With the lawsuit, farmer Ulf Allhoff-Cramer wants to force Volkswagen to reduce sales of cars with combustion engines in the coming years and stop them altogether in 2030.

VW has moved to dismiss the complaint.

A dismissal of the lawsuit is possible, but unlikely.

In fact, a court spokesman said it was "overwhelmingly likely" that the chamber would reopen the hearing on the reworded motions and set a new hearing date.

The 62-year-old accuses the world's second-largest car company of being partly responsible for climate change with its "huge CO2 footprint" and thereby endangering its business existence.

Allhoff-Cramer sees this year's dry summer as further evidence of the devastating effects of climate change.

According to him, his meadows have dried up so much that his cows can no longer graze sufficiently and therefore have to be given expensive feed.

The summer "confirmed our worst fears," says the organic farmer.

Faster exit from production

The lawsuit is not about damages.

Rather, the farmer wants to enforce that VW refrains from selling products with CO2 emissions much earlier than previously foreseeable.

There is a similar lawsuit by VW before the Braunschweig Regional Court, which was filed by two Greenpeace directors and a Fridays for Future activist.

The Detmold lawsuit is supported by Greenpeace, the lawyer in both cases is Roda Verheyen.

The lawyer is familiar with the matter: She also represents a Peruvian farmer who is suing the energy company RWE.

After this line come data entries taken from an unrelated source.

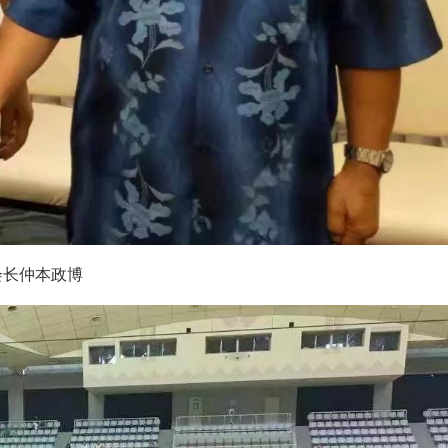
会长仲本政博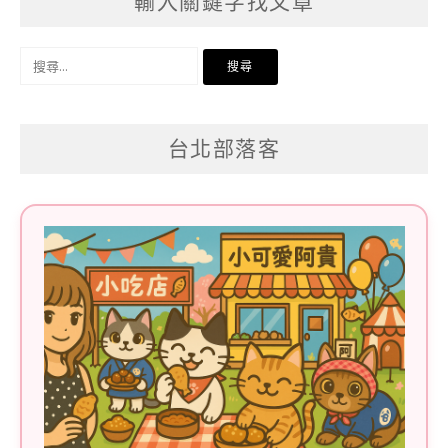
輸入關鍵字找文章
搜
尋
關
台北部落客
鍵
字: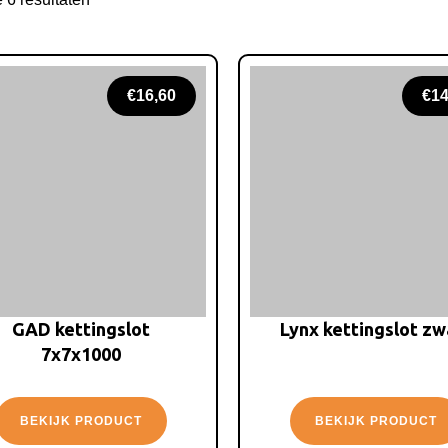
€
16,60
€
14
GAD kettingslot
Lynx kettingslot zw
7x7x1000
BEKIJK PRODUCT
BEKIJK PRODUCT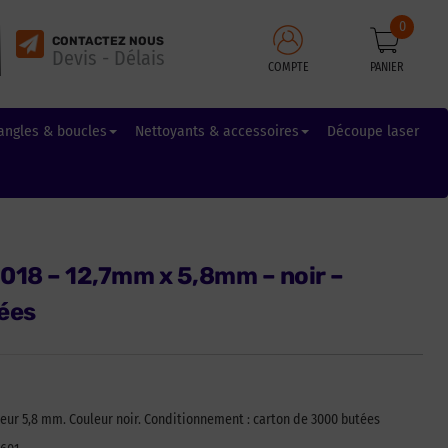
0
CONTACTEZ NOUS
Devis - Délais
COMPTE
PANIER
angles & boucles
Nettoyants & accessoires
Découpe laser
018 – 12,7mm x 5,8mm – noir –
ées
seur 5,8 mm. Couleur noir. Conditionnement : carton de 3000 butées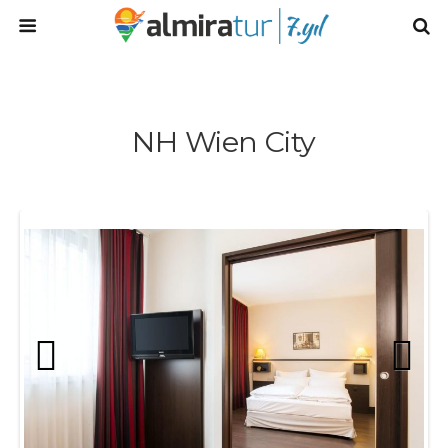
NH Wien City
Prev
Next
ious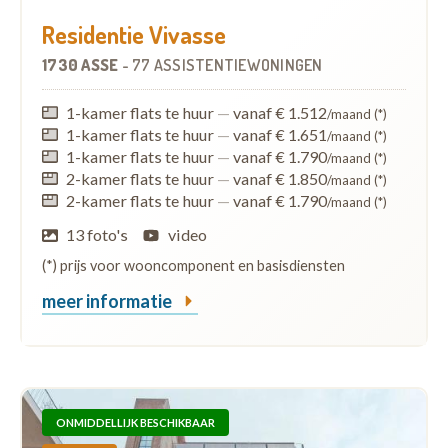
Residentie Vivasse
1730 ASSE
-
77 ASSISTENTIEWONINGEN
1-kamer flats te huur
—
vanaf € 1.512
/maand (*)
1-kamer flats te huur
—
vanaf € 1.651
/maand (*)
1-kamer flats te huur
—
vanaf € 1.790
/maand (*)
2-kamer flats te huur
—
vanaf € 1.850
/maand (*)
2-kamer flats te huur
—
vanaf € 1.790
/maand (*)
13 foto's
video
(*) prijs voor wooncomponent en basisdiensten
meer informatie
ONMIDDELLIJK BESCHIKBAAR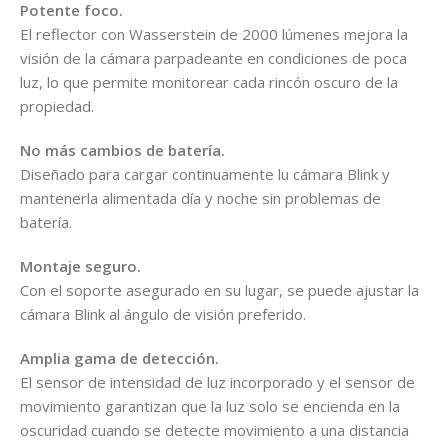
Potente foco.
El reflector con Wasserstein de 2000 lúmenes mejora la
visión de la cámara parpadeante en condiciones de poca
luz, lo que permite monitorear cada rincón oscuro de la
propiedad.
No más cambios de batería.
Diseñado para cargar continuamente lu cámara Blink y
mantenerla alimentada día y noche sin problemas de
batería.
Montaje seguro.
Con el soporte asegurado en su lugar, se puede ajustar la
cámara Blink al ángulo de visión preferido.
Amplia gama de detección.
El sensor de intensidad de luz incorporado y el sensor de
movimiento garantizan que la luz solo se encienda en la
oscuridad cuando se detecte movimiento a una distancia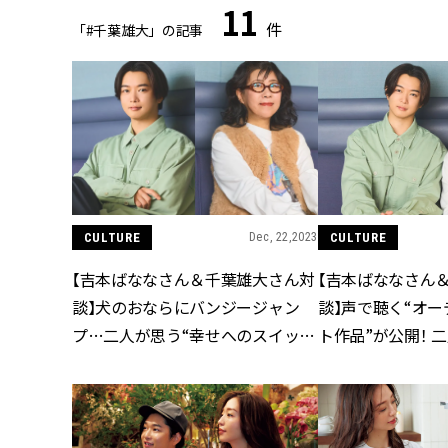
11
件
「#千葉雄大」の記事
CULTURE
Dec, 22,2023
CULTURE
【吉本ばななさん＆千葉雄大さん対
【吉本ばななさん
談】犬のおならにバンジージャン
談】声で聴く“オ
プ…二人が思う“幸せへのスイッ
ト作品”が公開！ 
チ”
コンテンツの魅力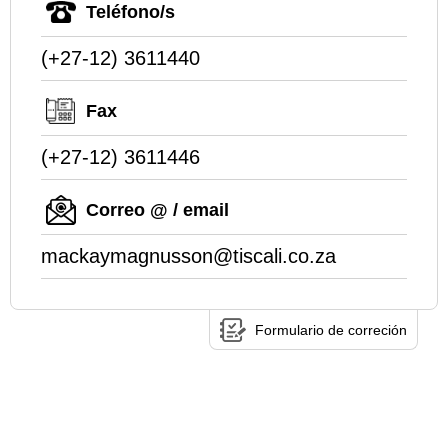
Teléfono/s
(+27-12) 3611440
Fax
(+27-12) 3611446
Correo @ / email
mackaymagnusson@tiscali.co.za
Formulario de correción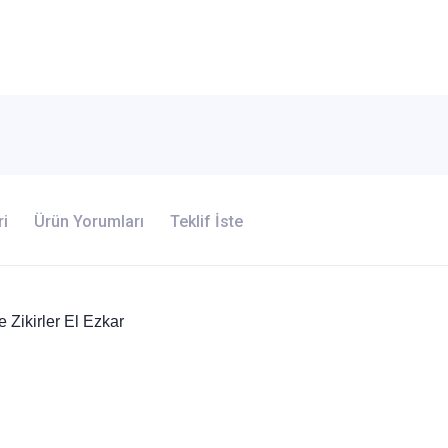
ri
Ürün Yorumları
Teklif İste
Zikirler El Ezkar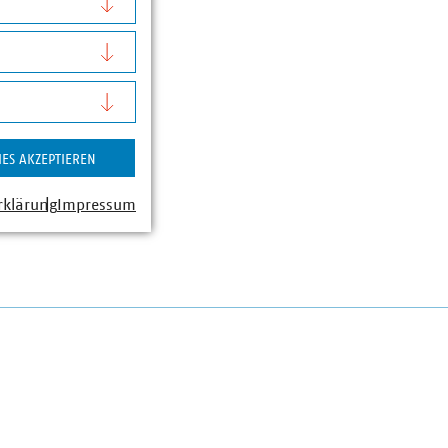
IES AKZEPTIEREN
rklärung
Impressum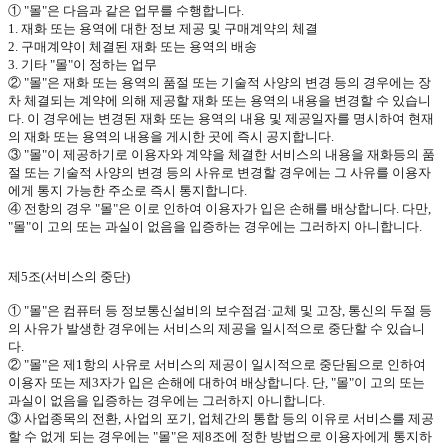
①
"
몰
"
은 다음과 같은 업무를 수행합니다
.
1.
재화 또는 용역에 대한 정보 제공 및 구매계약의 체결
2.
구매계약이 체결된 재화 또는 용역의 배송
3.
기타
"
몰
"
이 정하는 업무
②
"
몰
"
은 재화 또는 용역의 품절 또는 기술적 사양의 변경 등의 경우에는 장
차 체결되는 계약에 의해 제공할 재화 또는 용역의 내용을 변경할 수 있습니
다
.
이 경우에는 변경된 재화 또는 용역의 내용 및 제공일자를 명시하여 현재
의 재화 또는 용역의 내용을 게시한 곳에 즉시 공지합니다
.
③
"
몰
"
이 제공하기로 이용자와 계약을 체결한 서비스의 내용을 재화등의 품
절 또는 기술적 사양의 변경 등의 사유로 변경할 경우에는 그 사유를 이용자
에게 통지 가능한 주소로 즉시 통지합니다
.
④ 전항의 경우
"
몰
"
은 이로 인하여 이용자가 입은 손해를 배상합니다
.
다만
,
"
몰
"
이 고의 또는 과실이 없음을 입증하는 경우에는 그러하지 아니합니다
.
제
5
조
(
서비스의 중단
)
①
"
몰
"
은 컴퓨터 등 정보통신설비의 보수점검·교체 및 고장
,
통신의 두절 등
의 사유가 발생한 경우에는 서비스의 제공을 일시적으로 중단할 수 있습니
다
.
②
"
몰
"
은 제
1
항의 사유로 서비스의 제공이 일시적으로 중단됨으로 인하여
이용자 또는 제
3
자가 입은 손해에 대하여 배상합니다
.
단
, "
몰
"
이 고의 또는
과실이 없음을 입증하는 경우에는 그러하지 아니합니다
.
③ 사업종목의 전환
,
사업의 포기
,
업체간의 통합 등의 이유로 서비스를 제공
할 수 없게 되는 경우에는
"
몰
"
은 제
8
조에 정한 방법으로 이용자에게 통지하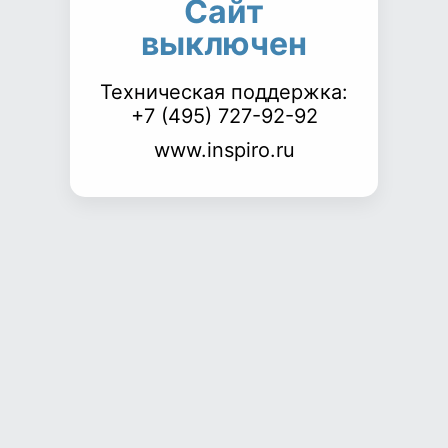
Сайт
выключен
Техническая поддержка:
+7 (495) 727-92-92
www.inspiro.ru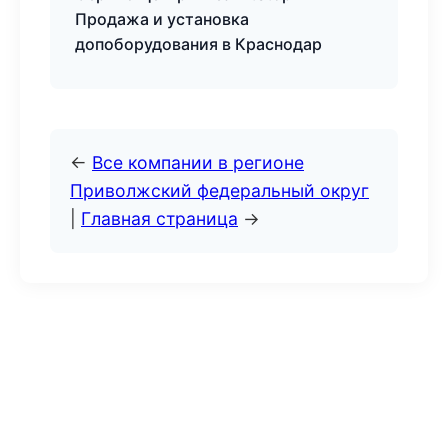
Продажа и установка
допоборудования в Краснодар
←
Все компании в регионе
Приволжский федеральный округ
|
Главная страница
→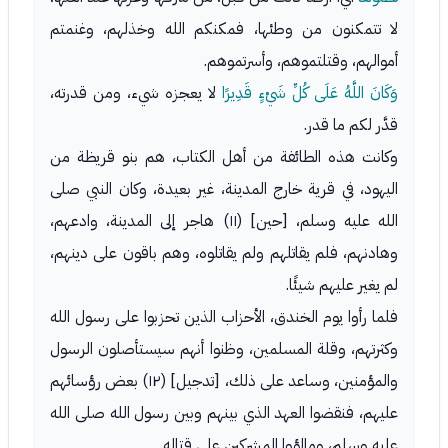
لا تتمكنون من وطئها، فمكنكم الله وخذلهم، وغنمتم
أموالهم، وقتلتموهم، وأسرتموهم.
وَكَانَ اللَّهُ عَلَى كُلِّ شَيْءٍ قَدِيرًا
لا يعجزه شيء، ومن قدرته،
قدَّر لكم ما قدر.
وكانت هذه الطائفة من أهل الكتاب، هم بنو قريظة من
اليهود، في قرية خارج المدينة، غير بعيدة، وكان النبي صلى
الله عليه وسلم، [حين] (١١) هاجر إلى المدينة، وادعهم،
وهادنهم، فلم يقاتلهم ولم يقاتلوه، وهم باقون على دينهم،
لم يغير عليهم شيئًا.
فلما رأوا يوم الخندق، الأحزاب الذين تحزبوا على رسول الله
وكثرتهم، وقلة المسلمين، وظنوا أنهم سيستأصلون الرسول
والمؤمنين، وساعد على ذلك، [تدجيل] (١٢) بعض رؤسائهم
عليهم، فنقضوا العهد الذي بينهم وبين رسول الله صلى الله
عليه وسلم، ومالؤوا المشركين على قتاله.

Other car companies are also confronted with accusations of climate change: Representatives of the German Environmental Aid have sued BMW in Munich and Mercedes-Benz in Stuttgart.

VW rejects the allegations and also refers to advances in electromobility.

In a reply by the VW lawyers, it is also said that the use of combustion engines is not in the sphere of influence of the manufacturer, but of the driver.

Only about one percent of the emissions generated during production and use came from sources that are controlled by the group.

The VW lawyers also see critically that the farmer refers to his gloomy business prospects in the lawsuit.

The lawyers for the car company complain that no concrete consequences of climate change can be predicted for small-scale areas.

Today it is "completely unforeseeable in which concrete form - if at all - it could come to a legal interest impairment".

Greenpeace thinks Volkswagen's reasoning is wrong.

The environmental protection organization demands that the car company must finally face up to its responsibility and phase out the combustion engine as quickly as possible.

According to Greenpeace, VW's arguments in court contradict the image of an ecological pioneer that the carmaker is looking for in public.

At the start of the proceedings in May, the plaintiff farmer and thus also the environmental protection organization had a difficult time, and the court demanded that the allegations be substantiated.

The lawyer Verheyen is still optimistic.

The court's instructions were followed and concerns were dispelled, she said.